This article is the second in a three-part series exploring questions about AI. Read Part 1 here.
Large language models (LLMs) have become a potent force in artificial intelligence (AI). Trained on large amounts of text, they can generate content, translate languages, answer questions, and more — while sounding surprisingly human.
These models can write poetry from the perspective of Bugs Bunny in one minute and write a summary of legal compliance documents in the next.
But how does all of that stuff get inside an LLM?
It’s a very similar approach to a handwriting detection model, but on a much larger scale. Where a handwriting detection application could have 784 inputs, GPT-4 has approximately 1.5 trillion.
This massive scale of inputs is required because it’s a model trained on a wide range of subjects, not just handwriting. The goal of this type of Generative AI is to take text input (a prompt) and generate a response in the form of natural language (how we talk to each other).
To do that, we have to collect and classify a veritable “metric ton” of language humans have already created — and what better resource to turn to than the internet?
Training LLMs on a whole lot of human language
The exact amount of data used to train LLMs is unknown. Estimates range from a few hundred GB to tens of thousands of GB. But with all internet-delivered “human text,” we start training the model with a series of forward and backward passes, taking in the training data and comparing the results to an expected outcome using a neural network.
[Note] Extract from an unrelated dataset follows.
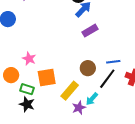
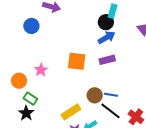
blue line: (113, 62) -> (111, 95), moved
orange square: (47, 78) -> (77, 61), moved
black line: (107, 79) -> (110, 111), turned 75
Ideally, each training pass yields an outcome closer to our expected outcome. And voila, the result is a model that understands the likely position of every character or group of characters (tokens) based on any given context of language.
To illustrate what this means, let’s look at a sample prompt:
Write me a short poem in the voice of Shakespeare professing my love for chocolate ice cream. Use inspiration from Romeo and Juliet.
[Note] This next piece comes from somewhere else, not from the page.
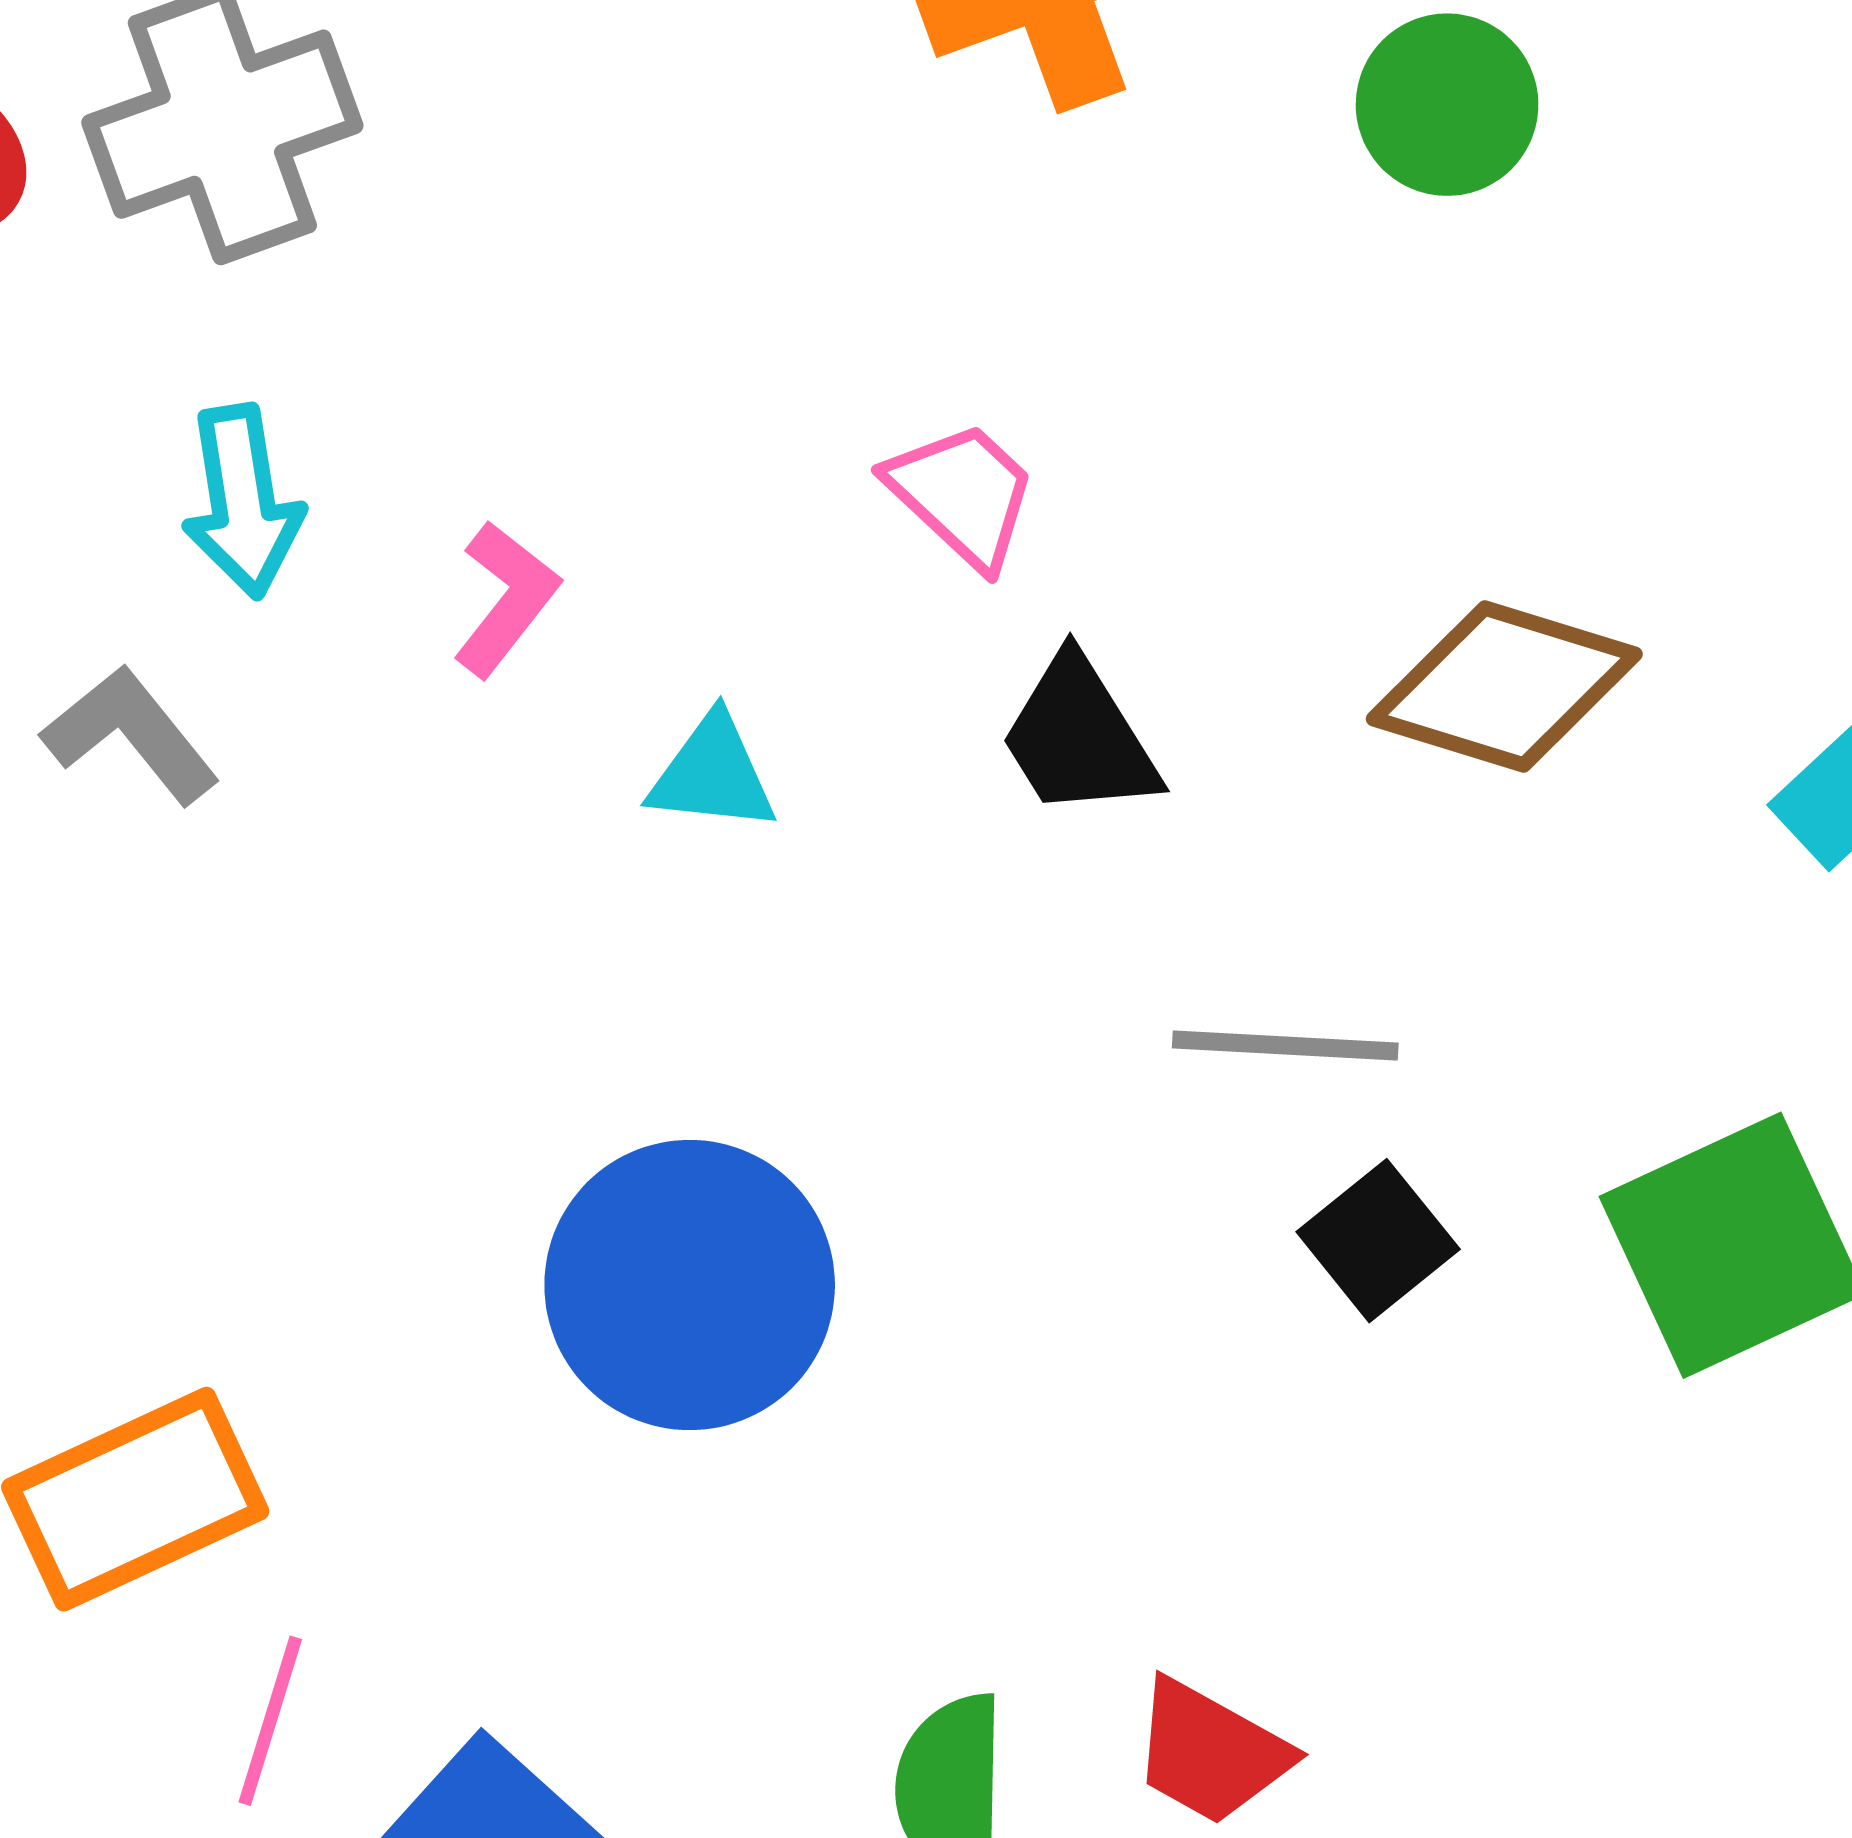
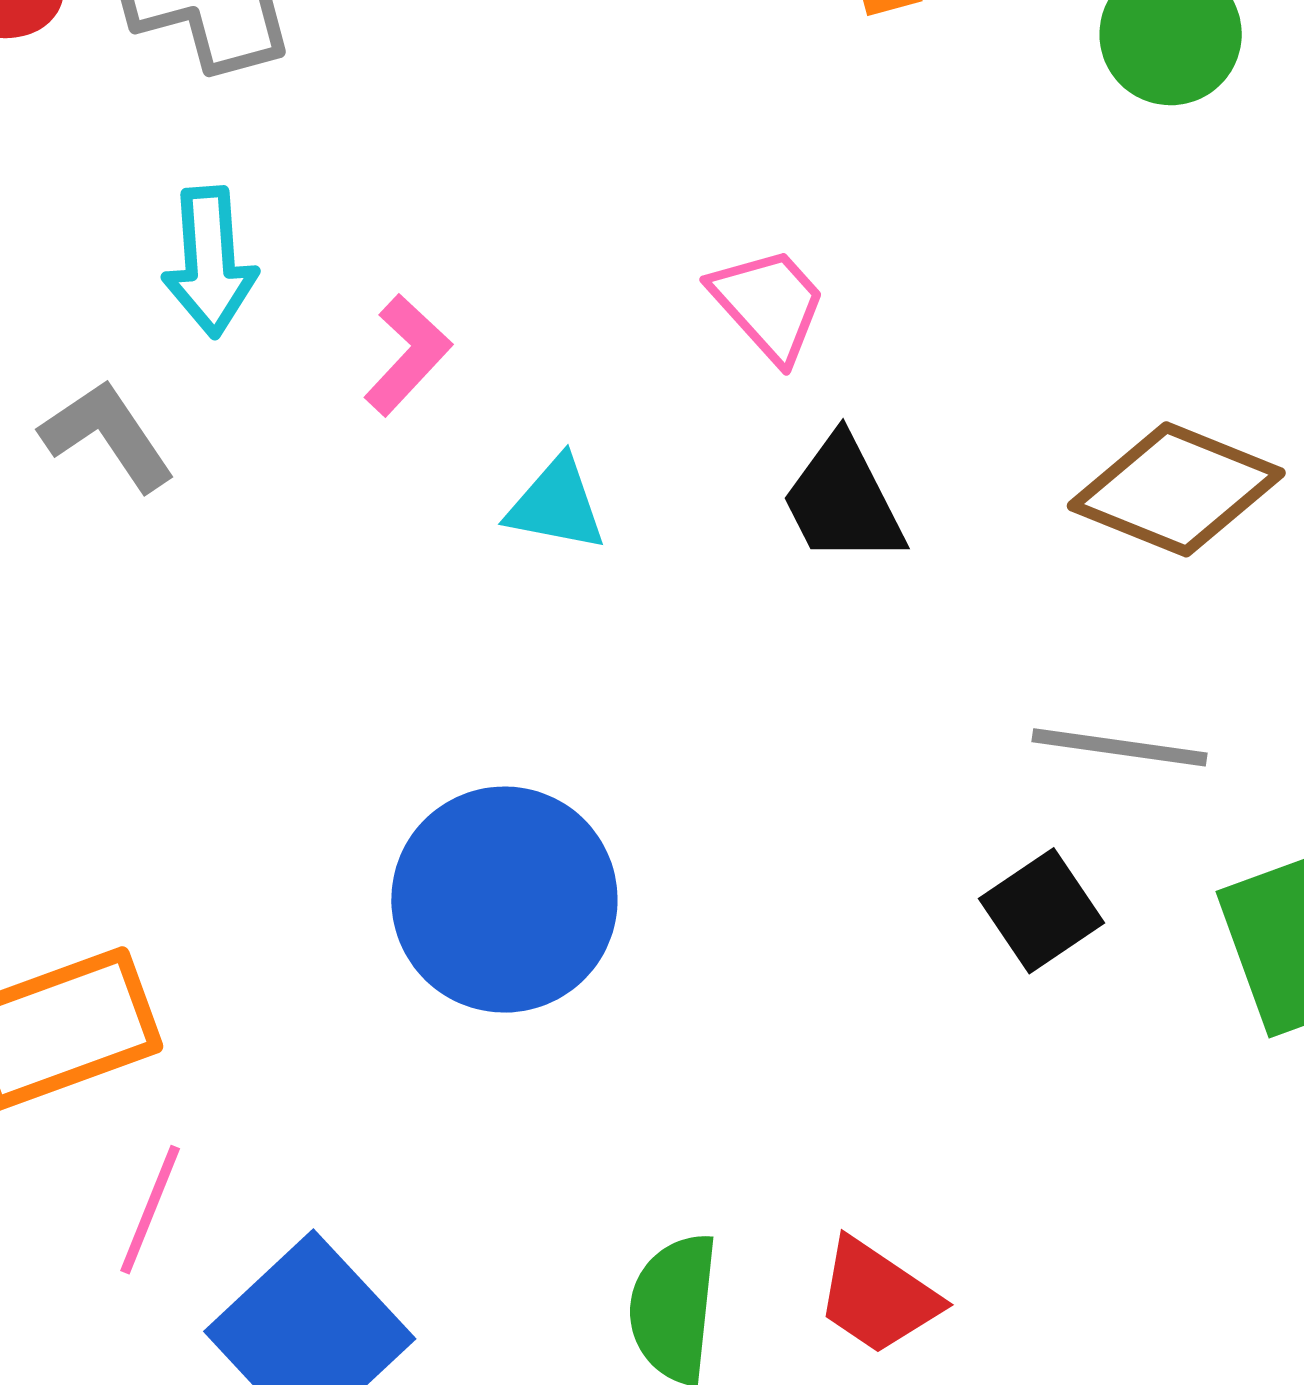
gray line: (1285, 1045) -> (1120, 747), moved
After running the prompt through OpenAI’s tokenizer it looks like this. Each color segment is a token in the image below.
And here, every token has a number assigned to it.
The model will work to understand each consecutive token — the token that appears after 72124 (Juliet), 323 (.), and so on. Once it generates the next token, the entire block of tokens (including the newly generated one) is sent back to the model to determine what the next token is. It will iterate this way for each new token until it reaches the limit of its response.
That’s how LLMs work.
An LLM is a huge language prediction machine backed by a ton of computing power simply predicting what token to show next. It’s also an energy-hungry neural net so massive it requires the power equivalent of roughly 18,000 average U.S. households of energy over 100 days.
(By contrast, the human brain consumes roughly 99.99994% less energy than a GPT-4 training cycle within that same 100-day period. The comparison isn’t exactly 1:1, but it illustrates the scale of these systems.)
Takeaway
While understanding how LLMs work may feed your inner geek, it can also serve as a key ingredient in understanding a range of future implications, from energy consumption to using them effectively and responsibly.